> ABOUT THIS EXERCISE:
Produce word for word the lines of the data below running from the one that has "75: (403, 68, 1.31)" to the one that has "80: (404, 69, 1.31)", inclusive, and no others.

• • • • • • •

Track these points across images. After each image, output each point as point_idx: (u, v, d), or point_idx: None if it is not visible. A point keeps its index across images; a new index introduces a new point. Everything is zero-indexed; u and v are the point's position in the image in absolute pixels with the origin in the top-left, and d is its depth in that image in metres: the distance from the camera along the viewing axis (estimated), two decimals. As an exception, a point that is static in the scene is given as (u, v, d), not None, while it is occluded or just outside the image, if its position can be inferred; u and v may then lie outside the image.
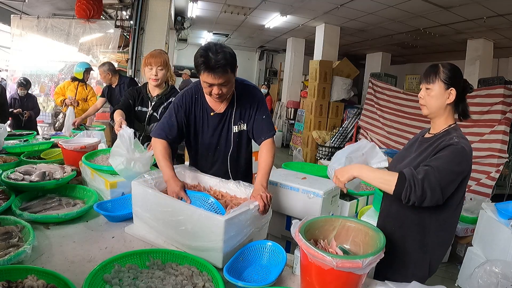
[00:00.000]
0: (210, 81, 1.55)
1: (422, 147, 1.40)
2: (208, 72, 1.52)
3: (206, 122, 1.78)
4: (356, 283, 1.07)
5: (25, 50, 5.50)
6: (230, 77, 1.57)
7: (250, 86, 1.81)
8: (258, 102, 1.76)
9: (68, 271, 1.13)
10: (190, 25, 8.24)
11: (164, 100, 2.36)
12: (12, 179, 1.66)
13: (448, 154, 1.25)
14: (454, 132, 1.34)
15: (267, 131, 1.75)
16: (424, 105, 1.40)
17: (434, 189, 1.19)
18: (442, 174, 1.21)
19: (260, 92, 1.83)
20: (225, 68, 1.52)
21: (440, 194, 1.20)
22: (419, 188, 1.19)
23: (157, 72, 2.28)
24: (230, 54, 1.55)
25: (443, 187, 1.21)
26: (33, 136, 2.83)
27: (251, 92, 1.78)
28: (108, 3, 5.76)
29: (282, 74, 10.62)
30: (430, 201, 1.20)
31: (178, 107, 1.75)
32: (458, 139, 1.27)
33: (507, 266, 2.10)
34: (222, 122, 1.78)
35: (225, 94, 1.63)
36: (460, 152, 1.25)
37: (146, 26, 5.06)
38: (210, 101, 1.75)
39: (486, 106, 4.32)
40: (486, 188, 4.21)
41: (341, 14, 6.27)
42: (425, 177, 1.20)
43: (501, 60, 7.88)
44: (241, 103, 1.75)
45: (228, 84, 1.59)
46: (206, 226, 1.21)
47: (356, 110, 7.23)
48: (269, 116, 1.80)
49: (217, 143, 1.82)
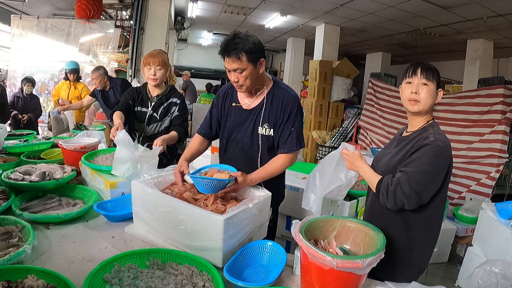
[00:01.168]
0: (226, 65, 1.57)
1: (400, 146, 1.41)
2: (223, 56, 1.56)
3: (232, 115, 1.77)
4: (356, 283, 1.07)
5: (25, 50, 5.50)
6: (245, 65, 1.53)
7: (286, 91, 1.70)
8: (290, 111, 1.66)
9: (68, 271, 1.13)
10: (190, 25, 8.24)
11: (164, 101, 2.35)
12: (12, 179, 1.66)
13: (423, 156, 1.26)
14: (431, 128, 1.35)
15: (289, 144, 1.66)
16: (417, 101, 1.35)
17: (409, 197, 1.23)
18: (417, 179, 1.23)
19: (297, 101, 1.70)
20: (239, 53, 1.50)
21: (417, 199, 1.24)
22: (391, 199, 1.25)
23: (156, 71, 2.25)
24: (253, 43, 1.52)
25: (420, 191, 1.23)
26: (33, 136, 2.82)
27: (285, 97, 1.67)
28: (108, 3, 5.76)
29: (282, 74, 10.61)
30: (409, 207, 1.25)
31: (213, 103, 1.83)
32: (433, 137, 1.28)
33: (507, 266, 2.10)
34: (249, 120, 1.72)
35: (243, 84, 1.59)
36: (434, 151, 1.25)
37: (146, 26, 5.06)
38: (241, 95, 1.75)
39: (486, 106, 4.32)
40: (486, 188, 4.21)
41: (341, 14, 6.27)
42: (397, 186, 1.24)
43: (501, 60, 7.88)
44: (272, 105, 1.68)
45: (244, 71, 1.55)
46: (206, 226, 1.21)
47: (356, 110, 7.23)
48: (298, 128, 1.69)
49: (239, 140, 1.76)
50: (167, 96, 2.36)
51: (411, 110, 1.38)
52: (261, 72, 1.63)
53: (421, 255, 1.38)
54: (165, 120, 2.34)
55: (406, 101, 1.38)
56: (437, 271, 3.24)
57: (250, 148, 1.74)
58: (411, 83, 1.36)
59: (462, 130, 4.51)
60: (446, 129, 4.64)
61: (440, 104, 4.99)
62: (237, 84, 1.61)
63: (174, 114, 2.34)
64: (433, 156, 1.25)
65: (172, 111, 2.35)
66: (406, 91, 1.37)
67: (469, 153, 4.38)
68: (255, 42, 1.53)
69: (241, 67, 1.54)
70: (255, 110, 1.71)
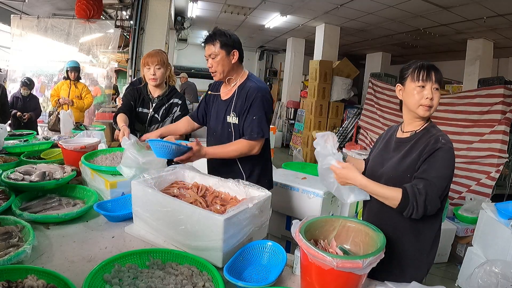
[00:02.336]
0: (205, 53, 1.82)
1: (404, 148, 1.36)
2: (204, 45, 1.83)
3: (215, 106, 1.97)
4: (356, 283, 1.07)
5: (25, 50, 5.50)
6: (218, 51, 1.77)
7: (254, 83, 1.85)
8: (253, 101, 1.80)
9: (68, 271, 1.13)
10: (190, 25, 8.24)
11: (165, 101, 2.35)
12: (12, 179, 1.66)
13: (441, 161, 1.24)
14: (434, 129, 1.33)
15: (249, 132, 1.80)
16: (431, 107, 1.31)
17: (434, 203, 1.23)
18: (439, 185, 1.22)
19: (260, 92, 1.81)
20: (213, 39, 1.76)
21: (439, 204, 1.24)
22: (421, 208, 1.21)
23: (155, 71, 2.25)
24: (229, 35, 1.78)
25: (440, 195, 1.24)
26: (33, 136, 2.82)
27: (250, 88, 1.82)
28: (108, 3, 5.76)
29: (282, 74, 10.62)
30: (430, 213, 1.24)
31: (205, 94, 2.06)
32: (443, 139, 1.27)
33: (507, 266, 2.10)
34: (222, 109, 1.91)
35: (216, 70, 1.81)
36: (450, 154, 1.25)
37: (146, 26, 5.05)
38: (222, 87, 1.96)
39: (486, 106, 4.32)
40: (486, 188, 4.21)
41: (341, 14, 6.27)
42: (426, 195, 1.21)
43: (501, 60, 7.88)
44: (240, 96, 1.84)
45: (216, 57, 1.78)
46: (206, 226, 1.21)
47: (356, 110, 7.23)
48: (260, 117, 1.79)
49: (214, 129, 1.96)
50: (168, 96, 2.36)
51: (422, 116, 1.33)
52: (233, 62, 1.83)
53: (429, 254, 1.38)
54: (166, 121, 2.34)
55: (417, 106, 1.31)
56: (437, 271, 3.24)
57: (222, 135, 1.92)
58: (424, 87, 1.30)
59: (462, 130, 4.51)
60: (446, 129, 4.64)
61: (440, 104, 4.97)
62: (211, 70, 1.83)
63: (176, 114, 2.35)
64: (449, 160, 1.25)
65: (173, 111, 2.35)
66: (417, 95, 1.31)
67: (469, 153, 4.38)
68: (230, 35, 1.79)
69: (215, 52, 1.77)
70: (228, 100, 1.90)
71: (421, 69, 1.32)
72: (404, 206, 1.23)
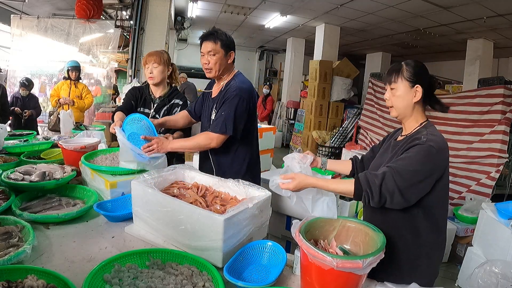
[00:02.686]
0: (202, 49, 1.85)
1: (394, 151, 1.34)
2: (201, 42, 1.86)
3: (205, 103, 2.06)
4: (356, 283, 1.07)
5: (25, 50, 5.50)
6: (219, 50, 1.83)
7: (236, 82, 1.91)
8: (227, 97, 1.86)
9: (68, 271, 1.13)
10: (190, 25, 8.24)
11: (167, 102, 2.34)
12: (12, 179, 1.66)
13: (412, 155, 1.21)
14: (425, 130, 1.29)
15: (214, 125, 1.85)
16: (391, 107, 1.35)
17: (392, 193, 1.17)
18: (402, 176, 1.17)
19: (237, 91, 1.86)
20: (214, 37, 1.81)
21: (400, 197, 1.17)
22: (376, 194, 1.18)
23: (152, 69, 2.24)
24: (228, 36, 1.85)
25: (404, 189, 1.17)
26: (33, 136, 2.82)
27: (231, 87, 1.89)
28: (108, 3, 5.76)
29: (282, 74, 10.62)
30: (391, 204, 1.19)
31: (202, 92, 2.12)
32: (426, 138, 1.23)
33: (507, 266, 2.10)
34: (210, 107, 1.99)
35: (212, 68, 1.86)
36: (425, 151, 1.20)
37: (146, 26, 5.06)
38: (215, 86, 2.02)
39: (486, 106, 4.32)
40: (486, 188, 4.21)
41: (341, 14, 6.28)
42: (382, 182, 1.17)
43: (501, 60, 7.89)
44: (223, 94, 1.91)
45: (215, 55, 1.83)
46: (206, 225, 1.21)
47: (356, 110, 7.23)
48: (228, 115, 1.83)
49: (204, 126, 2.04)
50: (169, 97, 2.35)
51: (391, 116, 1.39)
52: (229, 63, 1.90)
53: (432, 260, 1.33)
54: None
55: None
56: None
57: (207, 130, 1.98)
58: (386, 90, 1.36)
59: (462, 130, 4.51)
60: (446, 129, 4.64)
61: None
62: (207, 66, 1.87)
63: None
64: (424, 156, 1.20)
65: (174, 112, 2.34)
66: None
67: (469, 153, 4.37)
68: (229, 36, 1.87)
69: (215, 49, 1.83)
70: (215, 98, 1.97)
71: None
72: (359, 195, 1.22)
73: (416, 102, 1.31)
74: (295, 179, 1.28)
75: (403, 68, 1.31)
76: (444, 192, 1.31)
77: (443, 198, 1.31)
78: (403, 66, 1.32)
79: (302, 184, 1.28)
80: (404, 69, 1.31)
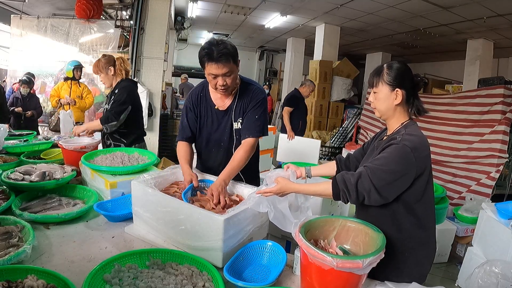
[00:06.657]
0: (214, 71, 1.60)
1: (377, 151, 1.36)
2: (211, 63, 1.58)
3: (210, 118, 1.84)
4: (356, 283, 1.07)
5: (25, 50, 5.49)
6: (232, 68, 1.63)
7: (253, 86, 1.83)
8: (256, 102, 1.78)
9: (68, 271, 1.13)
10: (190, 25, 8.24)
11: (110, 95, 2.62)
12: (12, 179, 1.66)
13: (386, 155, 1.24)
14: (404, 130, 1.32)
15: (253, 130, 1.75)
16: (374, 108, 1.41)
17: (368, 191, 1.21)
18: (377, 175, 1.20)
19: (263, 94, 1.83)
20: (227, 57, 1.58)
21: (377, 195, 1.21)
22: (353, 192, 1.22)
23: (100, 79, 2.65)
24: (231, 46, 1.61)
25: (380, 187, 1.20)
26: (33, 136, 2.82)
27: (253, 91, 1.80)
28: (108, 3, 5.76)
29: (282, 74, 10.62)
30: (369, 202, 1.23)
31: (187, 108, 1.85)
32: (401, 137, 1.25)
33: (507, 266, 2.10)
34: (226, 119, 1.82)
35: (230, 86, 1.68)
36: (399, 150, 1.22)
37: (146, 26, 5.05)
38: (215, 98, 1.82)
39: (486, 106, 4.32)
40: (486, 188, 4.21)
41: (341, 14, 6.28)
42: (358, 180, 1.22)
43: (501, 60, 7.88)
44: (242, 100, 1.79)
45: (231, 74, 1.64)
46: (206, 226, 1.21)
47: (356, 110, 7.23)
48: (262, 119, 1.78)
49: (220, 139, 1.85)
50: (113, 91, 2.62)
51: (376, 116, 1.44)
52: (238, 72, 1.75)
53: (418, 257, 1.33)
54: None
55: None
56: (437, 271, 3.24)
57: (229, 145, 1.86)
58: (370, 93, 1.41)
59: (462, 130, 4.51)
60: (446, 129, 4.64)
61: (440, 104, 4.99)
62: (223, 87, 1.66)
63: (110, 99, 2.61)
64: (398, 156, 1.22)
65: (111, 99, 2.59)
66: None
67: (469, 153, 4.37)
68: (232, 45, 1.64)
69: (231, 70, 1.63)
70: (230, 109, 1.81)
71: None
72: (337, 194, 1.26)
73: (398, 104, 1.34)
74: (279, 183, 1.32)
75: (384, 72, 1.34)
76: (425, 189, 1.30)
77: (425, 194, 1.30)
78: (384, 70, 1.34)
79: (284, 189, 1.32)
80: (385, 73, 1.34)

• • • • • • •

> RESULT OF THE EXERCISE:
75: (403, 68, 1.31)
76: (444, 192, 1.31)
77: (443, 198, 1.31)
78: (403, 66, 1.32)
79: (302, 184, 1.28)
80: (404, 69, 1.31)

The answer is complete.